• Cranbrook Design Tours: Kevin Adkisson is the Associate Curator at Cranbrook Center for Collections and Research. Kevin is embracing technology by giving design tours on social media.
  • Plowshares Theatre: Michigan’s only professional African American Theatre, Plowshares Theatre Company, presents a virtual concert of songs from an original musical set in Detroit past. The play, Hastings Street, is a work in progress set in 1949 at the cusp of the order to tear down Black Bottom, the segregated Black community that was once where I-75 is now. Sporting a book by local artists John Sloan III with a score written by Sloan and Kris Johnson, Hastings Street, explores the lives of Detroiters at a moment when the city was rewriting the landscape and displacing thousands of African Americans in the name of progress. The story follows the experiences of the Carson Family as they navigate issues of being uprooted on a personal and communal basis. Will Glover talks with the producer, Gary Anderson and the writers of the play, Kris Johnson and John Sloan III.

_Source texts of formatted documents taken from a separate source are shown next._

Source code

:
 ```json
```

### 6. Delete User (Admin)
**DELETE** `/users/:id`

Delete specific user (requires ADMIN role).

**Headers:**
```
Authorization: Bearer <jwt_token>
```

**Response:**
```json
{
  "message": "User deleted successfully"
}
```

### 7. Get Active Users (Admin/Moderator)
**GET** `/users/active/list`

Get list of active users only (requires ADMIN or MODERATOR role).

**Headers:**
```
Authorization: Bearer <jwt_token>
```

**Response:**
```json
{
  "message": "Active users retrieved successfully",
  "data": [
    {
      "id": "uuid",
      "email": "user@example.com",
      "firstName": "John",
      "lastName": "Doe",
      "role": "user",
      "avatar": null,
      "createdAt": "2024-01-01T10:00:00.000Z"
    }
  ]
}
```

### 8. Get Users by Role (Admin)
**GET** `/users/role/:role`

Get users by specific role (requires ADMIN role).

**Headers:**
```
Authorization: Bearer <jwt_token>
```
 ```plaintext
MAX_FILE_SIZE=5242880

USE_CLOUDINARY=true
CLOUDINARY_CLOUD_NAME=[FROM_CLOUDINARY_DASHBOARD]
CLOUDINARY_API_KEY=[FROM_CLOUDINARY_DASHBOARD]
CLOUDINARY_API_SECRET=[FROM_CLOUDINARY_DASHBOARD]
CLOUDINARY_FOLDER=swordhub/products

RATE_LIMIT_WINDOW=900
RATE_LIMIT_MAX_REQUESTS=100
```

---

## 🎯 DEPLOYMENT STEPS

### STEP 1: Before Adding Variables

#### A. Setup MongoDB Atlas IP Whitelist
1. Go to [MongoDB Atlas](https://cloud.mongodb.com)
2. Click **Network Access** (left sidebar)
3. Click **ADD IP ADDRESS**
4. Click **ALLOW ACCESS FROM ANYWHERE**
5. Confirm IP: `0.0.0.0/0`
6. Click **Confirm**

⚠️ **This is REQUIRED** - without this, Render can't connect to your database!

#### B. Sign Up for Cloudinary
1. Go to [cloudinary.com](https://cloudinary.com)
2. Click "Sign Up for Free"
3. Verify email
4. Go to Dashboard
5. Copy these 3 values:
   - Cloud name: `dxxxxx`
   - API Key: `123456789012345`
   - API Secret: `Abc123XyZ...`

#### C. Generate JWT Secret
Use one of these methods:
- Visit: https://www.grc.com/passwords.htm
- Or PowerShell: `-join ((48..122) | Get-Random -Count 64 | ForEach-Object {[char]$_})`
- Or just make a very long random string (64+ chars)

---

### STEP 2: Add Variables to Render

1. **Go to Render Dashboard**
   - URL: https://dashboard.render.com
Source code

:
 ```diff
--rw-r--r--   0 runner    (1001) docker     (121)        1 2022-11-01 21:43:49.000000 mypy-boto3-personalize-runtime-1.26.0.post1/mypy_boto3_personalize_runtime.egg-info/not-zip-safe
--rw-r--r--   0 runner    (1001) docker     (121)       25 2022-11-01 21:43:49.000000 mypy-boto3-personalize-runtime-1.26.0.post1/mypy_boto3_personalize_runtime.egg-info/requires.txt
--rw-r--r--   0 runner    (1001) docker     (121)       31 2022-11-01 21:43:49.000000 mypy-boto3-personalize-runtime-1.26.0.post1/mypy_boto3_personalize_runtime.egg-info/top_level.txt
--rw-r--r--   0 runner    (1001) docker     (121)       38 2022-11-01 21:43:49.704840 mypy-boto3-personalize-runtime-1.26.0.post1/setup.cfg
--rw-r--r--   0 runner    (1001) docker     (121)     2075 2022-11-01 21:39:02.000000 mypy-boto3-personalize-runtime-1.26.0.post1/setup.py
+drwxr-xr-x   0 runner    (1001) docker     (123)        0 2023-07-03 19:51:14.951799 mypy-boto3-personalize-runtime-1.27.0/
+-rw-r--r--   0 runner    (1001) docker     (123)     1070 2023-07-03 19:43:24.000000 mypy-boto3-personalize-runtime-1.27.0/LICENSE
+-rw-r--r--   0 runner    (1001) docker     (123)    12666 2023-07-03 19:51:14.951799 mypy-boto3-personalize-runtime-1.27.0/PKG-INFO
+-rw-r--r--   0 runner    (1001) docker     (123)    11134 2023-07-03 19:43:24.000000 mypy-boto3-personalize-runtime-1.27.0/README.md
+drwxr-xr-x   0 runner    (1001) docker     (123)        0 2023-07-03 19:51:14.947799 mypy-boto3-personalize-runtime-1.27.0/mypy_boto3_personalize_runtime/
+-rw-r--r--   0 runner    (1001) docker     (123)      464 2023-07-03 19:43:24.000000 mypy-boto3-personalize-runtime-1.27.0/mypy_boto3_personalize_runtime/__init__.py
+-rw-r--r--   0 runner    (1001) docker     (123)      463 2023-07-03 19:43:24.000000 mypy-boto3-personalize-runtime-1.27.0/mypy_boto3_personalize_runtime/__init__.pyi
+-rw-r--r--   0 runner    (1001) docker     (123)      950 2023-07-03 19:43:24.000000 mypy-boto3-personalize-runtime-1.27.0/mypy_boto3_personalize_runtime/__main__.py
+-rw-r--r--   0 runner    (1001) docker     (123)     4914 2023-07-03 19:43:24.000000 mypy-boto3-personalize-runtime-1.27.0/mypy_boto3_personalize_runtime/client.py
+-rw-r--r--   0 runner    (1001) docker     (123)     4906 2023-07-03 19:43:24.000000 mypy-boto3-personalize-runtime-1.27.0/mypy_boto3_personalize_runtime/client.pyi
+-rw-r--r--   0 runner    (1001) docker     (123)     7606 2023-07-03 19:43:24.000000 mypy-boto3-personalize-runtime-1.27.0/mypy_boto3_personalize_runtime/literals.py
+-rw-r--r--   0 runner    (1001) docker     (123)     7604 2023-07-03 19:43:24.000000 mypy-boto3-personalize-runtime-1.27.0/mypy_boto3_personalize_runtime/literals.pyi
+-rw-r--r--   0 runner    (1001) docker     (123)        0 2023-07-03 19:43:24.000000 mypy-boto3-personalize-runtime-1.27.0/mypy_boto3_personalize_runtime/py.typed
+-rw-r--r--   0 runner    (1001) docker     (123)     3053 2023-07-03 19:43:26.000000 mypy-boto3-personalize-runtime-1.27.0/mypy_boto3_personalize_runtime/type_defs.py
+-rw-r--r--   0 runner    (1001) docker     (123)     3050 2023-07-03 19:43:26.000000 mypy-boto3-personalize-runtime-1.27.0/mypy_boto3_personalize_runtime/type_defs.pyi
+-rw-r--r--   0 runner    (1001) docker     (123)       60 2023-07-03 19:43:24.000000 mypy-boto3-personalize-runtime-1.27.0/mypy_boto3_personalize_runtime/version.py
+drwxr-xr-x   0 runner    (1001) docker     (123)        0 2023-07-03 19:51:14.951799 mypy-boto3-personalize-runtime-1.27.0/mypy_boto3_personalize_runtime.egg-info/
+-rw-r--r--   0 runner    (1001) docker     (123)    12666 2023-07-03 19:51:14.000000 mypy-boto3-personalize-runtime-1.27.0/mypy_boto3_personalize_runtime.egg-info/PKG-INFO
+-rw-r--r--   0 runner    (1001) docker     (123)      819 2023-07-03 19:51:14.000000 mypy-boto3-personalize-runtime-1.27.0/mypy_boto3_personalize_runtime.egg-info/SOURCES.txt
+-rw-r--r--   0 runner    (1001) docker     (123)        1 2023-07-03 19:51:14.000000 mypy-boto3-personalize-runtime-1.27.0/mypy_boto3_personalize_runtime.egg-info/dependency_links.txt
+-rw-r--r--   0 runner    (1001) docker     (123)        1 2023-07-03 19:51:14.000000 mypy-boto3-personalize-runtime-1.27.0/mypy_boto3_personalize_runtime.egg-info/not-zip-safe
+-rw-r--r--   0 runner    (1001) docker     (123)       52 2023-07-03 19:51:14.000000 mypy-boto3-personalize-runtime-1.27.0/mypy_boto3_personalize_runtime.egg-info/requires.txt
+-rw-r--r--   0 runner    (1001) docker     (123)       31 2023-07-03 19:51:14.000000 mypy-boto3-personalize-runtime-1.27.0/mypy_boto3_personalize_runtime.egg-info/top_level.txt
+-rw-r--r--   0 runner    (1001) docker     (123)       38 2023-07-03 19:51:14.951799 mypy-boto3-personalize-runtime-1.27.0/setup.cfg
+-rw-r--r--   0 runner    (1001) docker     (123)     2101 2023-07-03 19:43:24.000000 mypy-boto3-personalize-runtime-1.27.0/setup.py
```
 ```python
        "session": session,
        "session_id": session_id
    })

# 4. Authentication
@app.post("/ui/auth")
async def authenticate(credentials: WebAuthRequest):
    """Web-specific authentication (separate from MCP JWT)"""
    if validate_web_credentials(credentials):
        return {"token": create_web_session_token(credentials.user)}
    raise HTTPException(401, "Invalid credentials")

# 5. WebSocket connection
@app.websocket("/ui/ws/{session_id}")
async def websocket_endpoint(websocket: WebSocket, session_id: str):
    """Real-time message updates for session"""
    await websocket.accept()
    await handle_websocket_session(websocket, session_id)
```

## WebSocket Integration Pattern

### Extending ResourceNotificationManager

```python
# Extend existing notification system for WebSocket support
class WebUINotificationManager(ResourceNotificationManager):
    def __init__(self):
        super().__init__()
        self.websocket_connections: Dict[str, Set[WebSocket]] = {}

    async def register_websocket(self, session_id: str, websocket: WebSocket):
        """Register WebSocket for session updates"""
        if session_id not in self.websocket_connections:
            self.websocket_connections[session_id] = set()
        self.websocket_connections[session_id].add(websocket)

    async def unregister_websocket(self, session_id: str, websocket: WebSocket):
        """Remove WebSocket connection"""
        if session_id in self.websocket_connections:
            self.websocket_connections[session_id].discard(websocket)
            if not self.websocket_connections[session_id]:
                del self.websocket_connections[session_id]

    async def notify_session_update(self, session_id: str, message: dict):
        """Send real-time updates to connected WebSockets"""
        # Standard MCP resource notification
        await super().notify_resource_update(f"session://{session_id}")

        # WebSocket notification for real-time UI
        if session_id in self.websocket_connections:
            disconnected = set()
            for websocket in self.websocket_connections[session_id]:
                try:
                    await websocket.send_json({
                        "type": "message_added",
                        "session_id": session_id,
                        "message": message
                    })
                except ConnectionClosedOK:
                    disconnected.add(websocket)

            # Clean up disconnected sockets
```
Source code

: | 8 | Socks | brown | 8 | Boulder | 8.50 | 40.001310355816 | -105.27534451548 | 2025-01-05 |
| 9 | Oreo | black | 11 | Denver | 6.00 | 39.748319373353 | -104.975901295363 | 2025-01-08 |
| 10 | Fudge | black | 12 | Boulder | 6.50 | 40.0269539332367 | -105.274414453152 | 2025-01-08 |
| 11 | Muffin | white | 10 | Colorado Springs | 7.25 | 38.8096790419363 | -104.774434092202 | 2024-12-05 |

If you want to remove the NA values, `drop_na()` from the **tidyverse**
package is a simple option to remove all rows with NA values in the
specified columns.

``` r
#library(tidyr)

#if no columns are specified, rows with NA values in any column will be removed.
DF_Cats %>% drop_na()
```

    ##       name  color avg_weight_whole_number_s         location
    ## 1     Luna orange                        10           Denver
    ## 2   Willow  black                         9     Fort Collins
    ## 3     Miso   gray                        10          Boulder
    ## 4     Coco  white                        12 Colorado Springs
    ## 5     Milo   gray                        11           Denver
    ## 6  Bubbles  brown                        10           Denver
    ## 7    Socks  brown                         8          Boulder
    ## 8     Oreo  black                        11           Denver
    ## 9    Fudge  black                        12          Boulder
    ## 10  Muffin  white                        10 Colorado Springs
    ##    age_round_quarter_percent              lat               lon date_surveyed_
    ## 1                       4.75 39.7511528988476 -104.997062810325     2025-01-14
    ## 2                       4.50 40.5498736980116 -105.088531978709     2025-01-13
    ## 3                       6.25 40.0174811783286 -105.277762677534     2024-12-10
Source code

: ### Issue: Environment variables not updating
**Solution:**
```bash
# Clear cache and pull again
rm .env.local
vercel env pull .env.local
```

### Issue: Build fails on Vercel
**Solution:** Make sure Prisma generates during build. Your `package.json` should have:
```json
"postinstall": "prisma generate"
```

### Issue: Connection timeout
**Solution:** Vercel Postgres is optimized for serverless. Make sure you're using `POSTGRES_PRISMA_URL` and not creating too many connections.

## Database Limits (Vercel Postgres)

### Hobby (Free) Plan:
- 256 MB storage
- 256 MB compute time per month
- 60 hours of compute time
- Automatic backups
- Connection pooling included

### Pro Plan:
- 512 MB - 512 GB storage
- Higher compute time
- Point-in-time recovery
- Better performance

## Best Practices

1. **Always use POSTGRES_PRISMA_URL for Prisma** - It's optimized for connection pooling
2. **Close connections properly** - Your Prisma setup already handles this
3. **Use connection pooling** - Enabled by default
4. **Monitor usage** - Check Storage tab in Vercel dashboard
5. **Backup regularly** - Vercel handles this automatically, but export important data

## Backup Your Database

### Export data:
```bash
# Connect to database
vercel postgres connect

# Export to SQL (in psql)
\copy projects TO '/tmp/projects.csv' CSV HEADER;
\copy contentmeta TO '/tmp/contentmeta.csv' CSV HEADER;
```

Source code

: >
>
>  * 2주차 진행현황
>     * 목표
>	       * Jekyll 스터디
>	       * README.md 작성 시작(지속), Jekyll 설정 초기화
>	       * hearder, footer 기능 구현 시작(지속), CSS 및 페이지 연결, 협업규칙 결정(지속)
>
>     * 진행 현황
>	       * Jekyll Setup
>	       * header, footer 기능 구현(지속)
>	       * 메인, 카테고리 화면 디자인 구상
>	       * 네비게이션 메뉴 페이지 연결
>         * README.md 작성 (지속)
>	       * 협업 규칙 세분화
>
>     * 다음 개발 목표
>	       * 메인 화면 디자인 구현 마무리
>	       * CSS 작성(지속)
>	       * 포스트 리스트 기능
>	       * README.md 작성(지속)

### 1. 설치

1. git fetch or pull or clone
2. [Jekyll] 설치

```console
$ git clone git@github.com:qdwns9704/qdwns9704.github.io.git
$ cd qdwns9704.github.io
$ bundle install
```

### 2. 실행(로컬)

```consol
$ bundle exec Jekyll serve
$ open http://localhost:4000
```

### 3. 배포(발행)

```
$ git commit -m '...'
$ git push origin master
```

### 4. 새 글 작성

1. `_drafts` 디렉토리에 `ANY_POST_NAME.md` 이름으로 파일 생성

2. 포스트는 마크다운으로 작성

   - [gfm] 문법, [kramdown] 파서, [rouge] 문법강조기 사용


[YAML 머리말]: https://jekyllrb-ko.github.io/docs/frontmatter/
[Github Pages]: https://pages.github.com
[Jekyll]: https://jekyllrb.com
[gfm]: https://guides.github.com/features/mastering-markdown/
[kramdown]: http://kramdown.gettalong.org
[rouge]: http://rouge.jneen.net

  • Detroit Jazz Fest: The 2020 Detroit Jazz Festival presented by Rocket Mortgage will be streamed and broadcast “live” for free this Labor Day weekend. The Festival begins on Friday, Sept. 4 and runs through Monday, Sept. 7. The Festival, which will be held without audiences, will offer this new virtual format in recognition of current city, state and federal safety guidelines for public gatherings during the pandemic. All performances will be streamed or broadcasted live (no replays or on-demand) from indoor sound stages at the Detroit Marriott at the Renaissance Center and closed to the public. Stephen Henderson talks with Chris Collins, Detroit Jazz Festival Foundation president and artistic director, in conjunction with Rocket Mortgage Director of Community Sponsorships Jasmin DeForrest.
  • The Wretched Movie: With drive-ins open and nothing but independent films to fill their screens, Brett and Drew Pierce’s Traverse-City shot horror film “The Wretched” became the unlikely #1 box-office hit in America. The Pierce Brothers—from Royal Oak, now based in L.A.—talked to One Detroit’s Chris Jordan about channeling their Michigan roots into the film, and what it has been like to see their labor of love become the first five-week #1 film since Black Panther.